◆ Task prompt ◆
Reproduce word for word, from the entries below, the line with "index pip: (203, 182)", the line with "pinky tip: (280, 199)", and every line between them, and nothing more.

◆ Given records ◆
▼

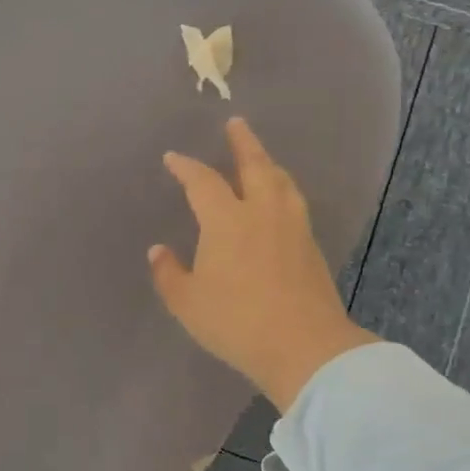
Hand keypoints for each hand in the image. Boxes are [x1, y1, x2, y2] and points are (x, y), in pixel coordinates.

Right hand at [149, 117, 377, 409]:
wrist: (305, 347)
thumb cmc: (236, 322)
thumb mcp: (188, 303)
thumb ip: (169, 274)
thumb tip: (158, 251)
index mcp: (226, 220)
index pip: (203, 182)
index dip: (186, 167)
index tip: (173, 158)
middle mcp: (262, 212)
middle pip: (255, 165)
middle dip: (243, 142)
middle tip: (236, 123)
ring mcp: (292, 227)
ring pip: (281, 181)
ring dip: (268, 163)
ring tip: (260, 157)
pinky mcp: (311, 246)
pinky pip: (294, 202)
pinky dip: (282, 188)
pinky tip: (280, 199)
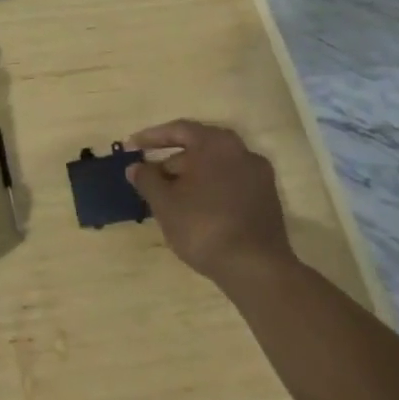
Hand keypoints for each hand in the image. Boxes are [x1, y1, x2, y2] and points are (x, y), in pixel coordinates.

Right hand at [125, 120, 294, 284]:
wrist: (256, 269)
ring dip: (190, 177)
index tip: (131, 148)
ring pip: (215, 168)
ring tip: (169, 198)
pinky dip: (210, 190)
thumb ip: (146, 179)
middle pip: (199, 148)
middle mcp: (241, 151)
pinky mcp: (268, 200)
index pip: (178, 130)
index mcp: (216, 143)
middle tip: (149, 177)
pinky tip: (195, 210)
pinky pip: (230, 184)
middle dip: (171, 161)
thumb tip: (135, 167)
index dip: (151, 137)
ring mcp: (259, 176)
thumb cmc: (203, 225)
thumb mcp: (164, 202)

▲

◆ Exercise output ◆
index pip: (203, 182)
index dip: (186, 167)
index tip: (173, 158)
middle mcp: (262, 212)
middle pip: (255, 165)
middle dip: (243, 142)
middle tip: (236, 123)
ring mcp: (292, 227)
ring pip: (281, 181)
ring dip: (268, 163)
ring tip: (260, 157)
pinky mcp: (311, 246)
pinky pip: (294, 202)
pinky dip: (282, 188)
pinky tip: (280, 199)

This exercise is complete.